Is prolapse caused by childbirth? ▼
Vaginal childbirth is the single biggest risk factor, especially after several births, a large baby, or a forceps delivery. But prolapse also results from aging, the estrogen drop at menopause, obesity, chronic straining or coughing, heavy lifting, prior pelvic surgery, and inherited connective tissue differences. Women who have never given birth can develop it too.
What does a pessary feel like, and is it safe? ▼
A pessary is a soft, removable silicone device fitted into the vagina to support the dropped organs. Fitted correctly, you should not feel it. It is a low-risk, non-surgical option, and most women who are fitted successfully report meaningful symptom relief. It needs periodic cleaning and check-ups, which your clinician will explain.

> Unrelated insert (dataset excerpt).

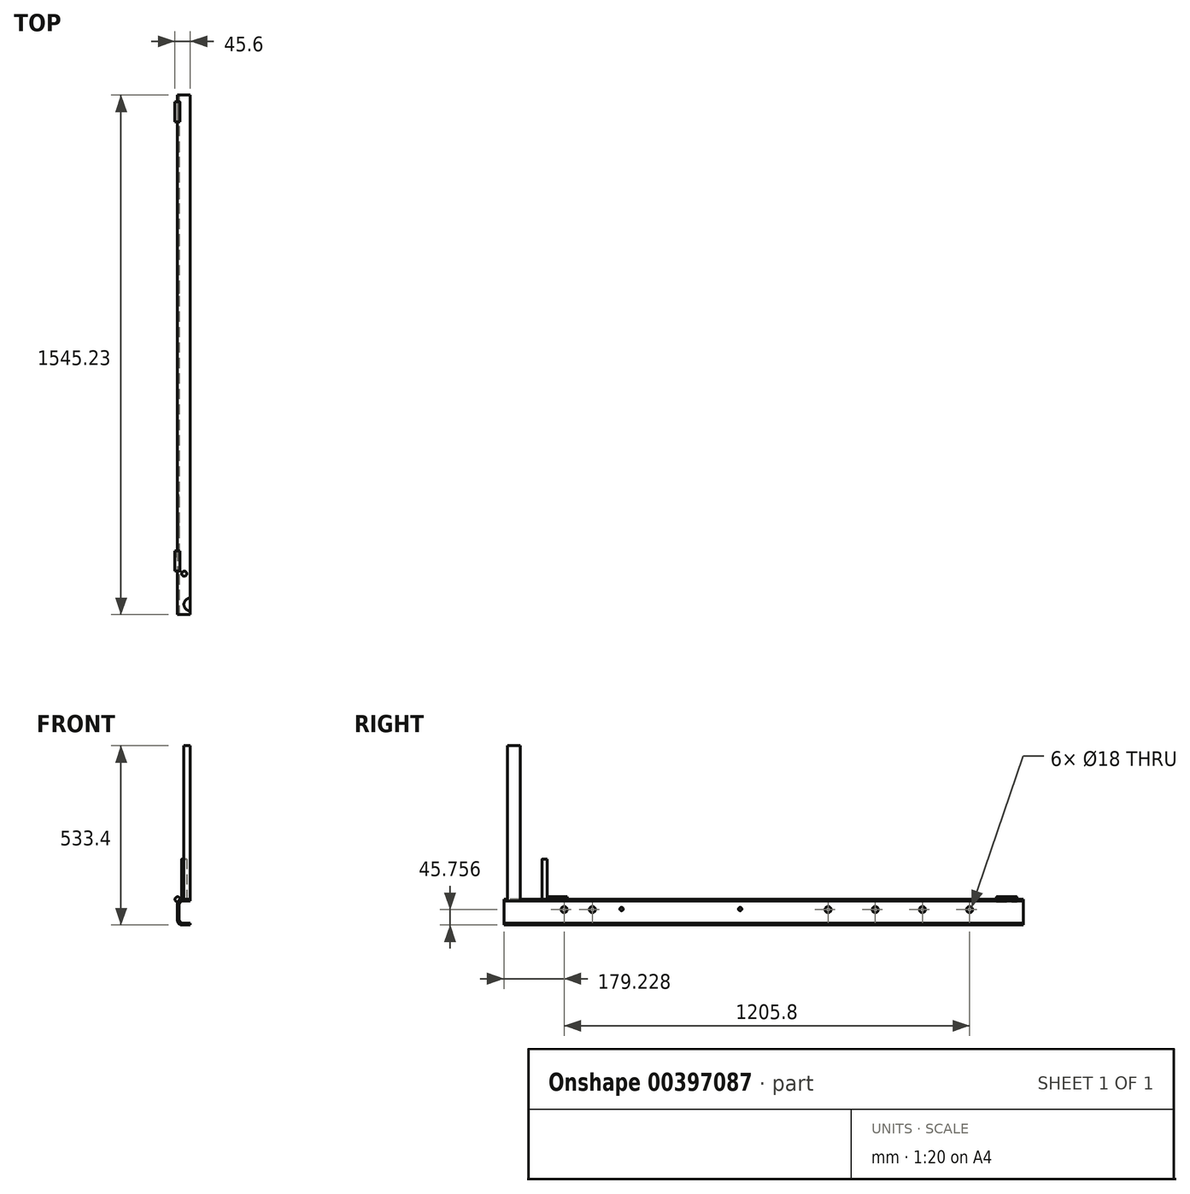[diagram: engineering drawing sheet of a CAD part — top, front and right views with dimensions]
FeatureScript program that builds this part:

Why are Black women less likely to get treated for prolapse? ▼
National data show white women have prolapse surgery at roughly 2.5 times the rate of Black women, and reviews trace the gap to a mix of lower awareness, symptoms being treated as normal, weaker provider communication and referral, and cost and access barriers. The condition is equally treatable; the gap is in care, not in the body.
Will prolapse affect my sex life? ▼
It can. Prolapse may cause discomfort, reduced sensation, or self-consciousness during sex, but treatment usually helps. Pelvic floor therapy, a pessary, vaginal estrogen after menopause, or surgery can restore comfort. Tell your clinician if sex is affected; it is a legitimate reason to treat, not a side issue.